Андрею же казалось, что все это ни к чему, так как, чтобы казнить всех, кто против войны, кто братается, кто агитирует за мир, нужно было бы обезглавить половину армии. Вся процедура показалась пустой и надуманной, как мещанский, утративший древний смысл обряд.
В палатке командира первой батареи шумно обсуждали новости.
Говорил Горелов:
— Вы недооцениваете, господа, случившегося. У этих болванов были на глазах какие-то розовые очки. Они слетели теперь и… вдребезги. Теперь люди одумаются. Но надо, чтобы в армии было кому поддержать эти новые настроения. Наш комитет совершил очередную глупость…
— Д-да, — сказал вдруг Львов, прочитав в углу какие-то листки.
— Дай мне, — потянулся к нему Кольцов.
— Я раньше! — перехватил листки Ладков.
Кольцов двинул Ладкова кулаком в бок.
— Тише, дьявол! — закричал Ладков.
Скальский смотрел на обоих как преподаватель, который ждет удобного момента, чтобы одернуть шалунов.
Первым сник под этим взглядом Ладков.
— Господа офицеры забавляются, — резко, медлительно и ядовито протянул Скальский. — Удивительная публика! — Он отвернулся.
— Этот приказ, — продолжал Горелов, — надо подхватить. Затем об офицерском союзе… До сих пор мы относились к этой организации несерьезно. Не было, правда, никаких оснований придавать ей какое-нибудь политическое значение. Да и не привыкли мы к общественности. Но сейчас, по-видимому, дело меняется. Подпись Деникина и самый тон воззвания…
— О Деникине говорят — он очень дельный, — перебил Ладков.
— А я слышал, что краснобай, и только, — возразил Малаховский.
— Деникин сейчас представляет высшее командование, — сухо перебил Скальский. — Кроме ставки, никто не может сорганизовать офицеров. Вождей выбрать успеем.
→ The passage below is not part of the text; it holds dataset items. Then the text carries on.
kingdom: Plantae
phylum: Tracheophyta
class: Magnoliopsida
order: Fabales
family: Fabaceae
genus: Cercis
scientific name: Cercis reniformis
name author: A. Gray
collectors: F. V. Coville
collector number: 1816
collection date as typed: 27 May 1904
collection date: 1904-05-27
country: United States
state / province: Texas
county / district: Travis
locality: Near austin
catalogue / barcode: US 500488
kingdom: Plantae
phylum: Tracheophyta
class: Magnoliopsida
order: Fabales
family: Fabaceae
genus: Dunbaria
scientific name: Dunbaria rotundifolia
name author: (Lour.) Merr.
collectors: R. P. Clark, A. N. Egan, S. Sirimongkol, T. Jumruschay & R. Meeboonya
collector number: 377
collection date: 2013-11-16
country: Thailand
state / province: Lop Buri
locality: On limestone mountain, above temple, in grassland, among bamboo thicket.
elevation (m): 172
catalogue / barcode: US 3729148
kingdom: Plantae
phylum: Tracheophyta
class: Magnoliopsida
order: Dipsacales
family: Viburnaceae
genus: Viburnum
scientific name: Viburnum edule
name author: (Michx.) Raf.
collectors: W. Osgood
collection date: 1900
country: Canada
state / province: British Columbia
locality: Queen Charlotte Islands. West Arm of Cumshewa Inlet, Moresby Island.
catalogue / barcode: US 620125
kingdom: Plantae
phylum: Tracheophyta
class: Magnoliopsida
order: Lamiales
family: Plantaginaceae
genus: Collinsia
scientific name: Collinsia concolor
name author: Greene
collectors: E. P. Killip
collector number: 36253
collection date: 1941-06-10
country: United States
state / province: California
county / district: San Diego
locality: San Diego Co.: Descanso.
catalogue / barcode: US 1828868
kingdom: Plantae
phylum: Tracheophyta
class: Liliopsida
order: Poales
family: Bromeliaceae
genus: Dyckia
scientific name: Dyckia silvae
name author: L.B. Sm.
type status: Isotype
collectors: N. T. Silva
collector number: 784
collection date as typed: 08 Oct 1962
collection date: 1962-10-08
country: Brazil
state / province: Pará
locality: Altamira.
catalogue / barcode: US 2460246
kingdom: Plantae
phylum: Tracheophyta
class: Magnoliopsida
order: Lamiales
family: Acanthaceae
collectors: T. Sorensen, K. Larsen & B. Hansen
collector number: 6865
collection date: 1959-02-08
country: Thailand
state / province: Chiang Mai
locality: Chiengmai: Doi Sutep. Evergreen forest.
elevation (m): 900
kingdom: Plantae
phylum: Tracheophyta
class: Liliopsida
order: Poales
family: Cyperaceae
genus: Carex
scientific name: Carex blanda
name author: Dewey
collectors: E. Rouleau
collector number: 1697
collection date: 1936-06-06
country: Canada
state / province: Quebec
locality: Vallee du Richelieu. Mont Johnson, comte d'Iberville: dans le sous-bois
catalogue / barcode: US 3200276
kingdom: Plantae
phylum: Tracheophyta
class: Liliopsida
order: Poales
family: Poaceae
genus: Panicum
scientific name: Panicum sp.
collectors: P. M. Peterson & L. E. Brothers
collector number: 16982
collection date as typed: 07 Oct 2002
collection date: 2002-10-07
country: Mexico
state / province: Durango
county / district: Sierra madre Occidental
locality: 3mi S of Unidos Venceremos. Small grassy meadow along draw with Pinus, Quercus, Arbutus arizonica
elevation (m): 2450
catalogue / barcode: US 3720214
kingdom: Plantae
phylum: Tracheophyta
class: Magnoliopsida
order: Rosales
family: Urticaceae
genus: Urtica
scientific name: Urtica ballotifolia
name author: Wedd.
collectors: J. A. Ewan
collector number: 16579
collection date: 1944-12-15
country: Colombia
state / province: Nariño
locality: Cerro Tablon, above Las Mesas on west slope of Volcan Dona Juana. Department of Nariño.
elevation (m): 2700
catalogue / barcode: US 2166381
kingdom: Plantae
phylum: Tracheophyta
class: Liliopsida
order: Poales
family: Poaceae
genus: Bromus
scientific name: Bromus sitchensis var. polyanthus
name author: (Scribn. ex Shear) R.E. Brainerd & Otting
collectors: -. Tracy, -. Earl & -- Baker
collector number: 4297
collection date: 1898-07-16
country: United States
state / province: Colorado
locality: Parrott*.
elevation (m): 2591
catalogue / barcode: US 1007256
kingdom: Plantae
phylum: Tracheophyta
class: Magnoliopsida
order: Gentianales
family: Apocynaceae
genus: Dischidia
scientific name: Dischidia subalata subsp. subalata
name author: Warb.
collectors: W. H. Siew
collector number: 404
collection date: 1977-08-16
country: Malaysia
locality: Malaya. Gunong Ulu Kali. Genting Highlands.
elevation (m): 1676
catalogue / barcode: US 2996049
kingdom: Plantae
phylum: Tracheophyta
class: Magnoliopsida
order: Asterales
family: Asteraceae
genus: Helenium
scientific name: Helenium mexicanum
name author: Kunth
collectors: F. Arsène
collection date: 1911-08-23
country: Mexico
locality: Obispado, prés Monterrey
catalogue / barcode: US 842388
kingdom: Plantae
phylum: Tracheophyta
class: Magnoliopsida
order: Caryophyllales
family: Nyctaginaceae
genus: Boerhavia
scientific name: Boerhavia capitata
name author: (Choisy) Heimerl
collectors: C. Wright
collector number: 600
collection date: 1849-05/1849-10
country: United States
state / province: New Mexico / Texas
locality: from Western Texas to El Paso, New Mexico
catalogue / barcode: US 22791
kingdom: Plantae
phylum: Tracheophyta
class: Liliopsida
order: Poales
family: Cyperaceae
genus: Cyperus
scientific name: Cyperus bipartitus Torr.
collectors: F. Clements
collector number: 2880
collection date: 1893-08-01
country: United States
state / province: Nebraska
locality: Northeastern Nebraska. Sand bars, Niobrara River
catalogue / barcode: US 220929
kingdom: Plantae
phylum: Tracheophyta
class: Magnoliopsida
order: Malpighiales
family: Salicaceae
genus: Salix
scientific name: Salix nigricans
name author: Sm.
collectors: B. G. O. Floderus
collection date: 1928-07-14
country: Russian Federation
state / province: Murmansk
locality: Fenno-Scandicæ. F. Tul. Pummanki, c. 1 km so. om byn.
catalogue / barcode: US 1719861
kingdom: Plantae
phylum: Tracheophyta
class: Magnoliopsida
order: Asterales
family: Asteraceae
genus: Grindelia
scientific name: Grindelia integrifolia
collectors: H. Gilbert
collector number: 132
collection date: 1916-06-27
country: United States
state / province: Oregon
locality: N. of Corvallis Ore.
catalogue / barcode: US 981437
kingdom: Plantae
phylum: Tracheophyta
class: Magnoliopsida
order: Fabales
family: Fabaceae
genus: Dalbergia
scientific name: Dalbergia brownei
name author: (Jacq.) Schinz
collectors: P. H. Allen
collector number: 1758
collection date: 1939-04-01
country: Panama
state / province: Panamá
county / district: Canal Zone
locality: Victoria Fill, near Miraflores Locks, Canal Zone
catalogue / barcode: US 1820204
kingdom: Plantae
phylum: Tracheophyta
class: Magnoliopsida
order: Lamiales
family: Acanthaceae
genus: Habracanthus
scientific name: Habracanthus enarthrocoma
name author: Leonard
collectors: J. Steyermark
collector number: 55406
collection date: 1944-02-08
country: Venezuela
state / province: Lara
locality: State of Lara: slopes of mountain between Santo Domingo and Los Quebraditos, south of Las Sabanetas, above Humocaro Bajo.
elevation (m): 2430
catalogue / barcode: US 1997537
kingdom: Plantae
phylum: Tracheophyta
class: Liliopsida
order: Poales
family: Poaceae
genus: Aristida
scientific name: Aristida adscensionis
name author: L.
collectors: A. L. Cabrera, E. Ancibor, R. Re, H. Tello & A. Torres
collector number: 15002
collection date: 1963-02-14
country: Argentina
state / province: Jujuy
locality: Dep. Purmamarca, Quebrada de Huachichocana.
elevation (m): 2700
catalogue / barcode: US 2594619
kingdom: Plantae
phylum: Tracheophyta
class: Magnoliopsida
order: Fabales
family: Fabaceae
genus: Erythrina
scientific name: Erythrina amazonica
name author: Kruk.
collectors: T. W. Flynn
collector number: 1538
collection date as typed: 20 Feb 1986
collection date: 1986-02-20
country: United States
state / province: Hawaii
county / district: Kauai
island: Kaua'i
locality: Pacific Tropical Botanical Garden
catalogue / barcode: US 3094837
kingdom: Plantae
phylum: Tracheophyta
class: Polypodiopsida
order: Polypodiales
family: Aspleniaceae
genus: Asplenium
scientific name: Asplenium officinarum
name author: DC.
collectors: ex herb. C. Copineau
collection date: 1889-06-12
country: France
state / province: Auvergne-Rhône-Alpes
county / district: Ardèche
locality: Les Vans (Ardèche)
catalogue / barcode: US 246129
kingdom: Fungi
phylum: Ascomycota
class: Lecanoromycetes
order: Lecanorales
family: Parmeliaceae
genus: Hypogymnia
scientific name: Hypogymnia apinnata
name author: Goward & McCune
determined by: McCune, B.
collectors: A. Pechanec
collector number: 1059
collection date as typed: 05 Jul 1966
Важно найти организующую силу, дисциплину. Я думаю, нам нужно, не теряя времени, выбрать делегатов.
— Но ведь здесь не все офицеры. И потом как выбирать? Открыто?
— Что же, офицерам запрещено то, что можно солдатам? — вызывающе поднял голову Скальский.
— А если комитет будет против?
— Какое дело комитету?
— А я, господа, откровенно предупреждаю, — отозвался Шнейдеров, — что на комитете я буду против посылки делегатов и даже сам подниму об этом вопрос.
— Подслуживаетесь! — крикнул Ладков.
— Мои убеждения известны… Не с сегодняшнего дня, — обиделся Шнейдеров.